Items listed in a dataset

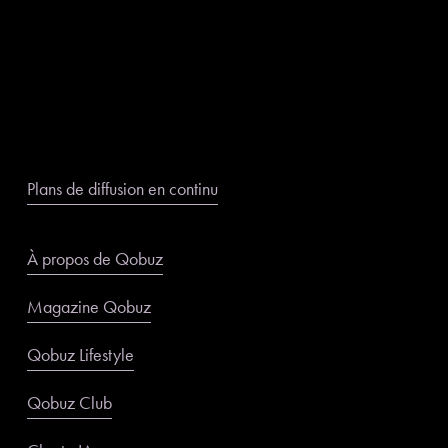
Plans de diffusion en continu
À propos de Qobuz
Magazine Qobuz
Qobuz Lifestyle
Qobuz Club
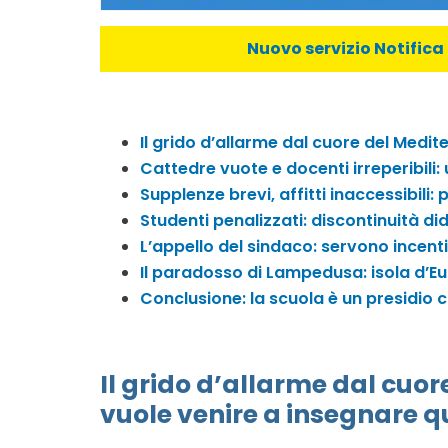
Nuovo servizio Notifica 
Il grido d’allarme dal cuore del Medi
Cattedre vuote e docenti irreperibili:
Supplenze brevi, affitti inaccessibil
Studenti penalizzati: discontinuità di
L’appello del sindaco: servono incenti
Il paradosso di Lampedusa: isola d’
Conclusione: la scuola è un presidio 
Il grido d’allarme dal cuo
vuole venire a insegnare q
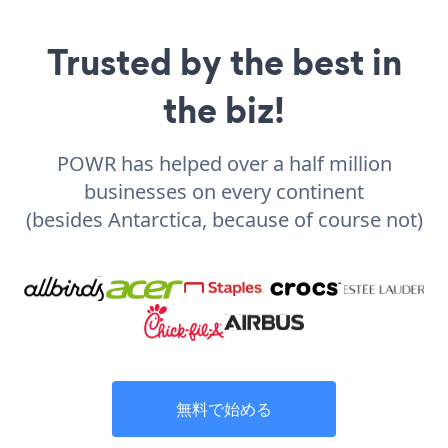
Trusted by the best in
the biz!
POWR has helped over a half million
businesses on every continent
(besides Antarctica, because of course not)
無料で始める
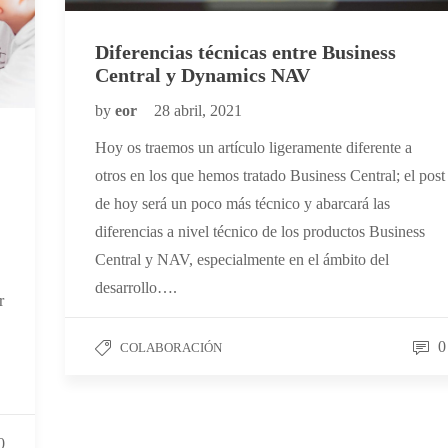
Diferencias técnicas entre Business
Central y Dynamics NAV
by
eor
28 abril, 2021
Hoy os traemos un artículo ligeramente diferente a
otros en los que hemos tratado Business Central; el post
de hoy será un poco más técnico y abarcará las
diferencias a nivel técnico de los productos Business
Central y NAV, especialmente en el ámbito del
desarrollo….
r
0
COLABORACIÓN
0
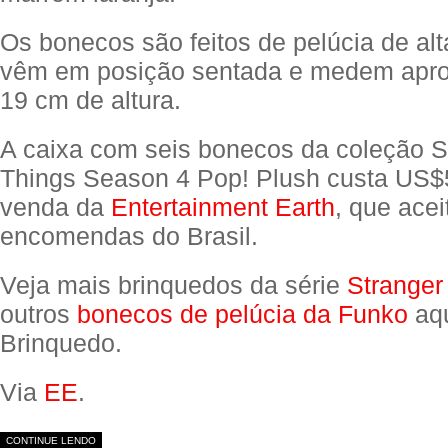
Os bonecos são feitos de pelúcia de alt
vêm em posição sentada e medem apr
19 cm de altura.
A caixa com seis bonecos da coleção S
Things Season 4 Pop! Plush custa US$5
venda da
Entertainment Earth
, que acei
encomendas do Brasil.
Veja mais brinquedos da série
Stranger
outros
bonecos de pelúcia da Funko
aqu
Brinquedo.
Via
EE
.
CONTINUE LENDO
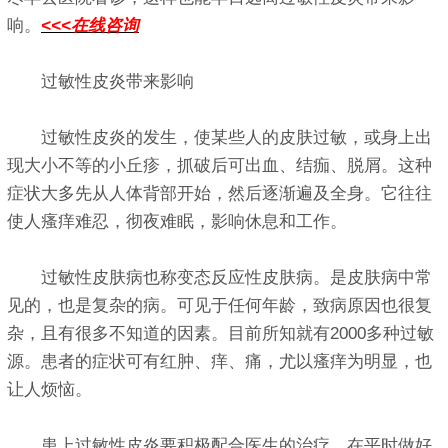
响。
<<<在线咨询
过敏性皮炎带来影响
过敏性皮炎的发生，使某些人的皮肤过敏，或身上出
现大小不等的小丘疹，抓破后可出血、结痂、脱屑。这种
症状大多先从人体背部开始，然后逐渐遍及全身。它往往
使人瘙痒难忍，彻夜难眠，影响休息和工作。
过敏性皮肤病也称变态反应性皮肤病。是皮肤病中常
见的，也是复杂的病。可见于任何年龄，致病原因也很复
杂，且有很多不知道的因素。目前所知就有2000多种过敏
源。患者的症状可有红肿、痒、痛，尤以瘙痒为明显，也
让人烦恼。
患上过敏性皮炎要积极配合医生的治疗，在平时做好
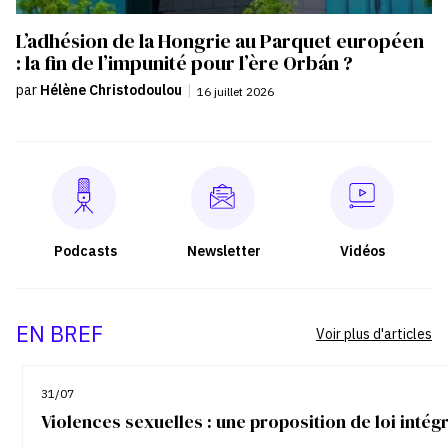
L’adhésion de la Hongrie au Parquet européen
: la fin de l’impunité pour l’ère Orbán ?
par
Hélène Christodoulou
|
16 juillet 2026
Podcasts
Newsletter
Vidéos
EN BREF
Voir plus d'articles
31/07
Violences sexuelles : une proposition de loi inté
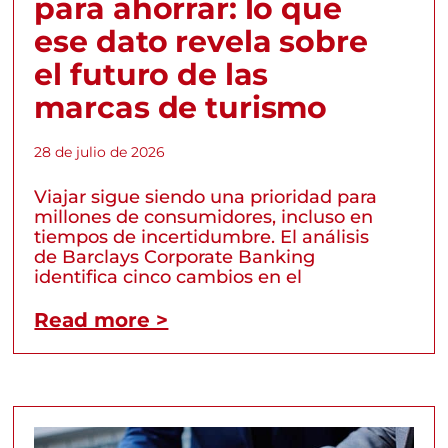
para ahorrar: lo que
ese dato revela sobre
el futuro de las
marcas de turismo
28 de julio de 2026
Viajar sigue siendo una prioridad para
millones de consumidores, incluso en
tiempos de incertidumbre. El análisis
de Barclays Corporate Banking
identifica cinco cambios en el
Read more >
---
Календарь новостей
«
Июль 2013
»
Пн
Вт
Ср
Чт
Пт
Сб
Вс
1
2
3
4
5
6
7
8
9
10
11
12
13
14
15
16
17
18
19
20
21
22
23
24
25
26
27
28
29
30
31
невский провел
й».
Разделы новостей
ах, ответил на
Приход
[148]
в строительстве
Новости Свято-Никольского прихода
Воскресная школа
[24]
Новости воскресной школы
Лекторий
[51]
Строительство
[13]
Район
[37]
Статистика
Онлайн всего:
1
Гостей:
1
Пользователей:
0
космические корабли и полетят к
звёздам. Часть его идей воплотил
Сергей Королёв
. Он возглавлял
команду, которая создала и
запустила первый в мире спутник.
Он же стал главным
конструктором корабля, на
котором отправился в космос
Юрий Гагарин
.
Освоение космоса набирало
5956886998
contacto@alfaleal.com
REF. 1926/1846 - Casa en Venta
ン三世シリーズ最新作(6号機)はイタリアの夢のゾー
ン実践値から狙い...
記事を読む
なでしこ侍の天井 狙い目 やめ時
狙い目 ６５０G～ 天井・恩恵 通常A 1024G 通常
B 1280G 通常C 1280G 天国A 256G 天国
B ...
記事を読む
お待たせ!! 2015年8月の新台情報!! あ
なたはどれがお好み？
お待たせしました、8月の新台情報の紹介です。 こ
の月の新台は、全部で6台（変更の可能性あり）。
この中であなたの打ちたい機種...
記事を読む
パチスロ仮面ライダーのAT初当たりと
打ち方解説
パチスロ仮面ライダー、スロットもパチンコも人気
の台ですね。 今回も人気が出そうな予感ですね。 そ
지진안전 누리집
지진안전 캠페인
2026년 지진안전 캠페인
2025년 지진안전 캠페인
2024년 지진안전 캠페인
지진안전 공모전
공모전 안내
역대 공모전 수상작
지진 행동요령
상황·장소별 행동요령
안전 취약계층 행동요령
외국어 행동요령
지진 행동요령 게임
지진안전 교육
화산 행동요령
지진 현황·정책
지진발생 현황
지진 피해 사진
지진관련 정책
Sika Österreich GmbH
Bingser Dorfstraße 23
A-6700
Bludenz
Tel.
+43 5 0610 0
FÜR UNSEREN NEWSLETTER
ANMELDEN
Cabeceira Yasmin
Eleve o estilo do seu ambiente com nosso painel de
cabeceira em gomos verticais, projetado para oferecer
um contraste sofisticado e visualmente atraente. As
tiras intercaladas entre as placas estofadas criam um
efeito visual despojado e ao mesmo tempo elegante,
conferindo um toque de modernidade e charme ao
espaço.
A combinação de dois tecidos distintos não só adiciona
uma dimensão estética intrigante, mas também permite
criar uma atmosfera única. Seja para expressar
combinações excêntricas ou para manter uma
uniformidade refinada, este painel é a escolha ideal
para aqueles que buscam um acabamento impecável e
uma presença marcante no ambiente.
...
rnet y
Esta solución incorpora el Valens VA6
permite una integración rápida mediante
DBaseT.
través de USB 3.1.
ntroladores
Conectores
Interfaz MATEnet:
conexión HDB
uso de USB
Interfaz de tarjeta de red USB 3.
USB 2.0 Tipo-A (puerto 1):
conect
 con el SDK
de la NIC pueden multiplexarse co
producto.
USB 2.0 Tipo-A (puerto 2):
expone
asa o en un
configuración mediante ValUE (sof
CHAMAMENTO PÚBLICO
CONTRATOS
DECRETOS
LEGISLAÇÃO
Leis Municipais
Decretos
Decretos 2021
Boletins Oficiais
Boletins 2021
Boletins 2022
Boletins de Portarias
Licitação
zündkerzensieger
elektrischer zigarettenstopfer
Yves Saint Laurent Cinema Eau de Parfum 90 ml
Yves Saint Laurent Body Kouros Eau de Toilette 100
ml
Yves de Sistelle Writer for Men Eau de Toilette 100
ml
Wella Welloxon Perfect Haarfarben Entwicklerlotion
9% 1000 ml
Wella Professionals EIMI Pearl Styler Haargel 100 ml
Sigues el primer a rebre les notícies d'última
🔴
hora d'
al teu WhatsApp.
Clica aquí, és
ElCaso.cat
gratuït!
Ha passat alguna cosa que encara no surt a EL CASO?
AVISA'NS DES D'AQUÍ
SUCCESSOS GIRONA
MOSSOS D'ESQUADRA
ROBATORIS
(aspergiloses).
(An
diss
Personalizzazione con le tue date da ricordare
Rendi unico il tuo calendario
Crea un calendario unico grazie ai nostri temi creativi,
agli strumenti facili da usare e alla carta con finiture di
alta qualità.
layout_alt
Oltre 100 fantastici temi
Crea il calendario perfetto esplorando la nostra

• [WORK REQUEST]
Each line of the entries above that contains "Saint" must be copied into the answer.

• [SOLUTION BELOW]
Yves Saint Laurent Cinema Eau de Parfum 90 ml
Yves Saint Laurent Body Kouros Eau de Toilette 100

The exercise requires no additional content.